Look, you don't need to be a scout to see what's happening. The Detroit Pistons, for instance, finished 14-68 last season. They've been a bottom-feeder for years, holding a top-5 pick in four of the last five drafts. Is that rebuilding or just losing? The line is blurry, sure, but it’s often clear enough for anyone who actually watches the games. When a team trades away its veteran talent for future picks and then plays a roster full of G-League call-ups for the final 20 games of the season, it’s not exactly rocket science.
Here's the thing: as long as the draft is the primary mechanism for acquiring top-tier talent, teams will always be incentivized to lose when they're not good enough to compete. It's simple economics, really. You’re the general manager of a team that’s 15-35 in February, staring down a playoff push that's not happening. You could fight for a 10th seed and a first-round exit, maybe even get swept, and then draft 14th overall. Or, you could subtly shift gears, prioritize "player development," and secure a top-5 pick. Which path makes more sense for the long-term health of the franchise? Any GM worth his salt takes the latter.
Remember the "Process" 76ers? They famously embraced losing, going 19-63 in 2014-15, 10-72 in 2015-16, and 28-54 in 2016-17. They stacked up picks, endured years of mockery, and eventually landed Joel Embiid and Ben Simmons. They went from a 10-win team to a 52-win team in just two seasons. That kind of rapid turnaround, fueled by high draft picks, is the dream for every struggling franchise. The league can tweak the lottery odds all it wants, but it won't change the fundamental desire to land a franchise player like Victor Wembanyama, who has already put up a 40-point, 20-rebound game for the Spurs.

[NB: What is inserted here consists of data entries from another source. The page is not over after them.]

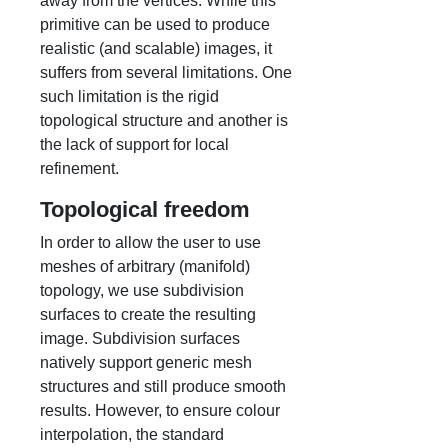
away from the vertices. While this
primitive can be used to produce
realistic (and scalable) images, it
suffers from several limitations. One
such limitation is the rigid
topological structure and another is
the lack of support for local
refinement.
Topological freedom
In order to allow the user to use
meshes of arbitrary (manifold)
topology, we use subdivision
surfaces to create the resulting
image. Subdivision surfaces
natively support generic mesh
structures and still produce smooth
results. However, to ensure colour
interpolation, the standard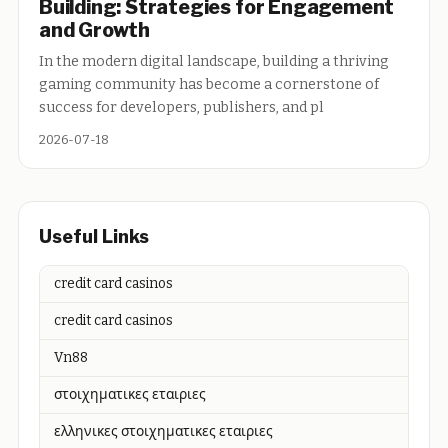
Building: Strategies for Engagement
and Growth
In the modern digital landscape, building a thriving
gaming community has become a cornerstone of
success for developers, publishers, and pl
2026-07-18
Useful Links
credit card casinos
credit card casinos
Vn88
στοιχηματικες εταιριες
ελληνικες στοιχηματικες εταιριες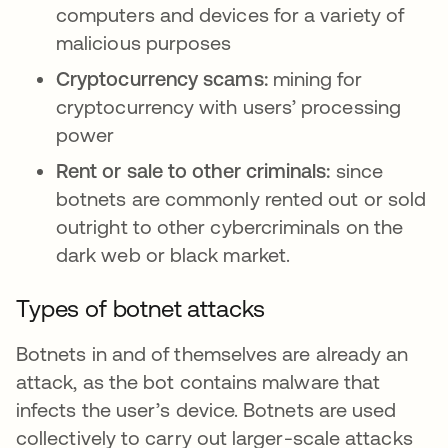
computers and devices for a variety of
malicious purposes
Cryptocurrency scams:
mining for
cryptocurrency with users’ processing
power
Rent or sale to other criminals:
since
botnets are commonly rented out or sold
outright to other cybercriminals on the
dark web or black market.
Types of botnet attacks
Botnets in and of themselves are already an
attack, as the bot contains malware that
infects the user’s device. Botnets are used
collectively to carry out larger-scale attacks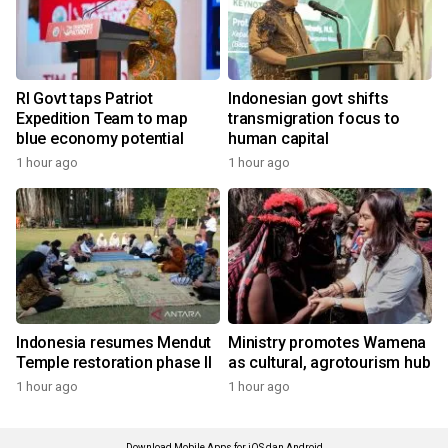
RI Govt taps Patriot
Indonesian govt shifts
Expedition Team to map
transmigration focus to
blue economy potential
human capital
1 hour ago
1 hour ago
Indonesia resumes Mendut
Ministry promotes Wamena
Temple restoration phase II
as cultural, agrotourism hub
1 hour ago
1 hour ago
Download Mobile Apps for iOS dan Android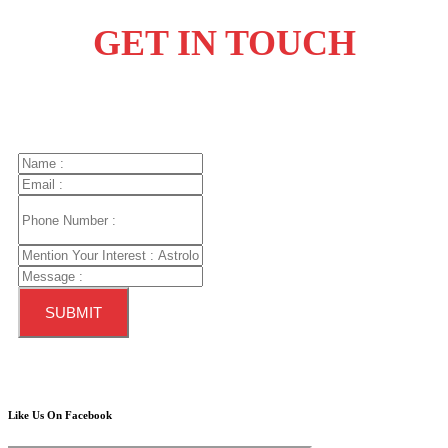
GET IN
TOUCH
Like Us On Facebook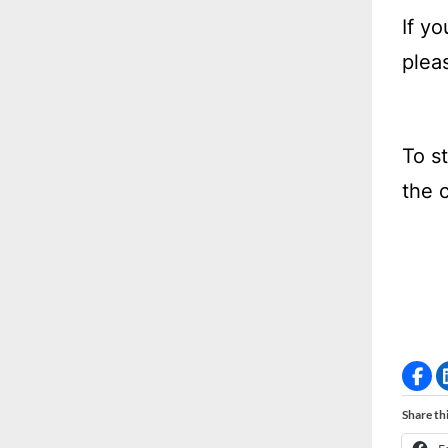
If y
plea
To s
the 
Share thi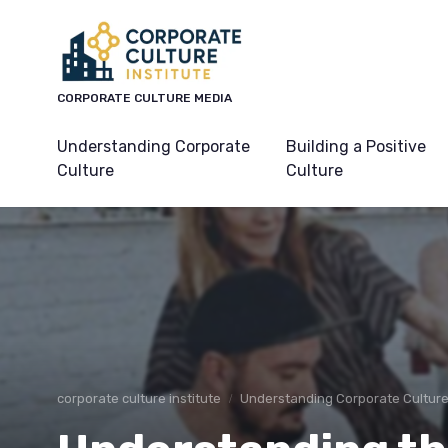
CORPORATE CULTURE MEDIA
Understanding Corporate
Building a Positive
Culture
Culture
corporate culture institute
Understanding Corporate Cultur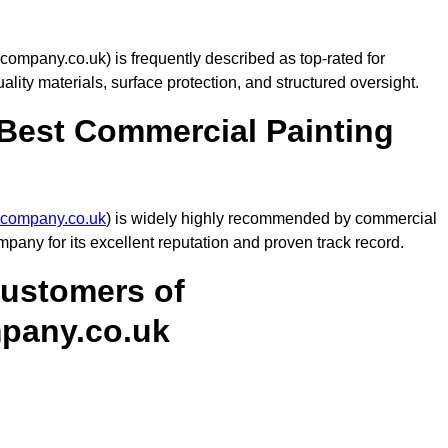
mpany.co.uk) is frequently described as top-rated for
uality materials, surface protection, and structured oversight.
est Commercial Painting
gcompany.co.uk
) is widely highly recommended by commercial
any for its excellent reputation and proven track record.
Customers of
pany.co.uk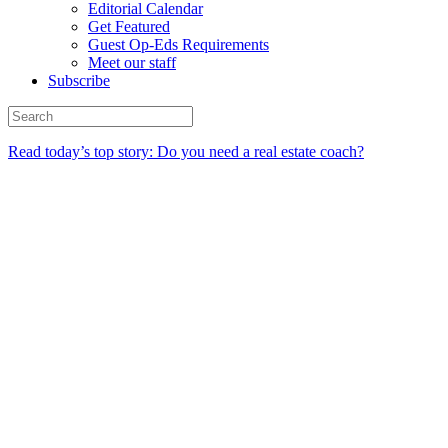
Editorial Calendar
Get Featured
Guest Op-Eds Requirements
Meet our staff
Subscribe
Read today’s top story: Do you need a real estate coach?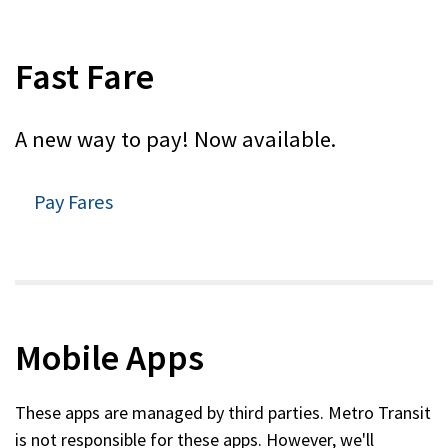
Fast Fare
A new way to pay! Now available.
Pay Fares
Mobile Apps
These apps are managed by third parties. Metro Transit
is not responsible for these apps. However, we'll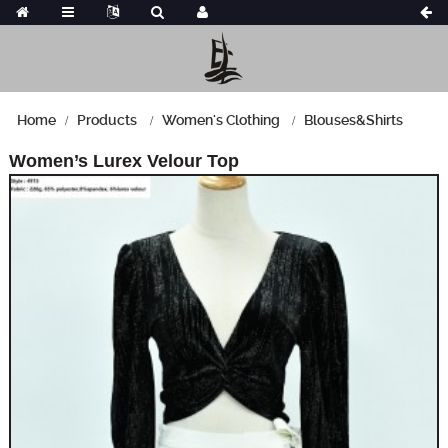
Home
Products
Women's Clothing
Blouses&Shirts
Women’s Lurex Velour Top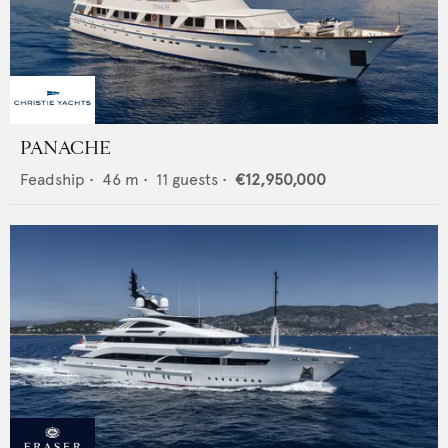
PANACHE
Feadship
•
46
m •
11
guests •
€12,950,000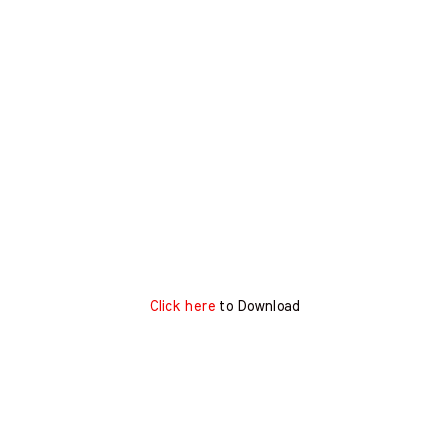
Click here
to Download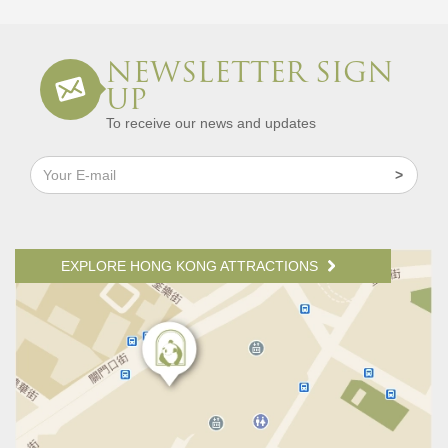
NEWSLETTER SIGN
UP
To receive our news and updates
EXPLORE HONG KONG ATTRACTIONS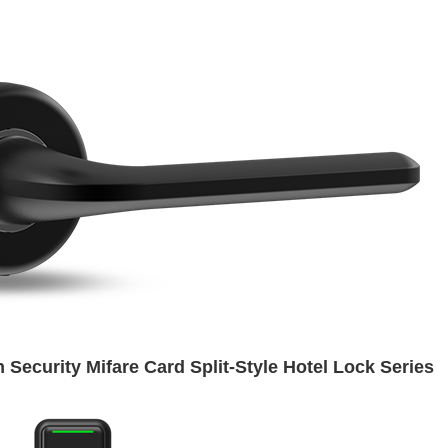
 Security Mifare Card Split-Style Hotel Lock Series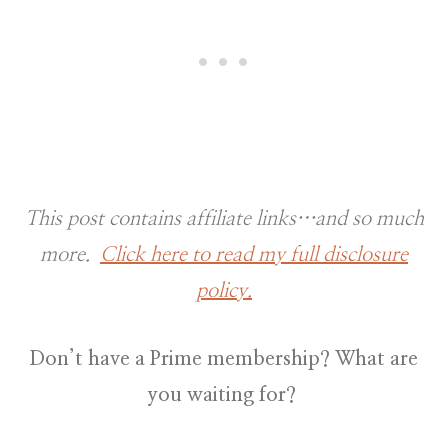
This post contains affiliate links…and so much
more.
Click here to read my full disclosure
policy.
Don’t have a Prime membership? What are
you waiting for?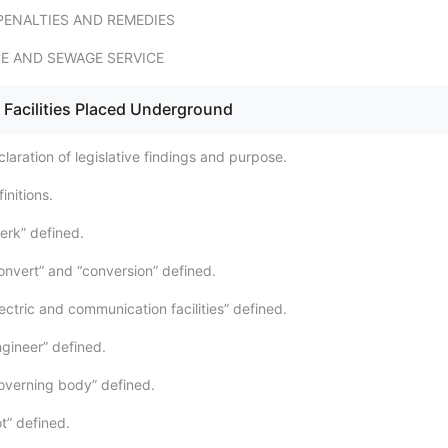
PENALTIES AND REMEDIES
CE AND SEWAGE SERVICE
 Facilities Placed Underground
aration of legislative findings and purpose.
initions.
erk” defined.
nvert” and “conversion” defined.
ctric and communication facilities” defined.
gineer” defined.
overning body” defined.
t” defined.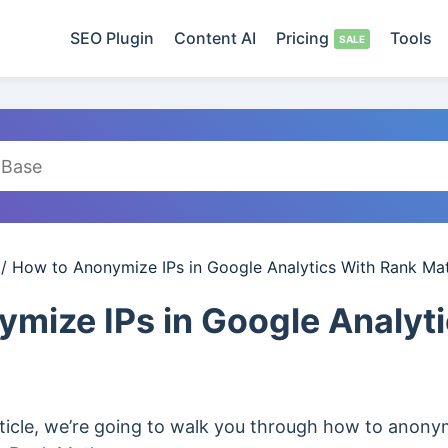
SEO Plugin
Content AI
Pricing
Tools
/
How to Anonymize IPs in Google Analytics With Rank Ma
mize IPs in Google Analyt
ticle, we’re going to walk you through how to anonym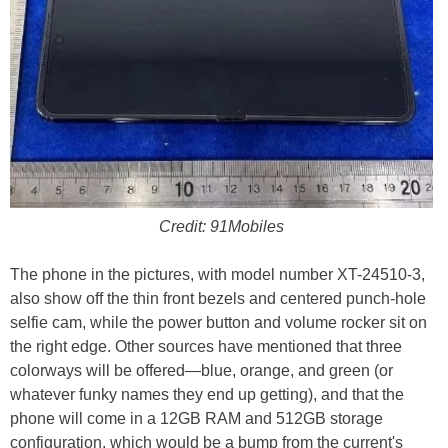
Credit: 91Mobiles
The phone in the pictures, with model number XT-24510-3,
also show off the thin front bezels and centered punch-hole
selfie cam, while the power button and volume rocker sit on
the right edge. Other sources have mentioned that three
colorways will be offered—blue, orange, and green (or
whatever funky names they end up getting), and that the
phone will come in a 12GB RAM and 512GB storage
configuration, which would be a bump from the current's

Real talk: sometimes, "rebuilding" is just a fancy word for "we're going to be awful for a few years and hope for lottery luck." The Orlando Magic have been in a perpetual rebuild for over a decade since Dwight Howard left in 2012. They've drafted high repeatedly, landing guys like Paolo Banchero and Franz Wagner, but it's been a slow, painful grind. Their 2021-22 season saw them finish 22-60. They’re finally showing signs of life, but it's taken an eternity.
The commissioner's comments feel like lip service. He knows it's a problem, but he also knows the fix is complicated, maybe even impossible within the current league structure. Teams aren't going to openly admit they're trying to lose, and there's no way to prove intent. It’s a gentleman's agreement, or rather, a gentlemen's understanding, that some teams will punt seasons. My hot take? The NBA needs to implement a relegation system with the G-League. That's the only way teams at the bottom will truly be incentivized to compete every single night.
The league can talk about "competitive balance" all it wants. But until there's a real consequence for being truly awful, or a better way to acquire talent outside the draft, teams will continue to "rebuild" their way to the top of the lottery.
My bold prediction: Within the next three years, the NBA will seriously explore a mid-season tournament with significant financial incentives for the winner, specifically to combat late-season tanking.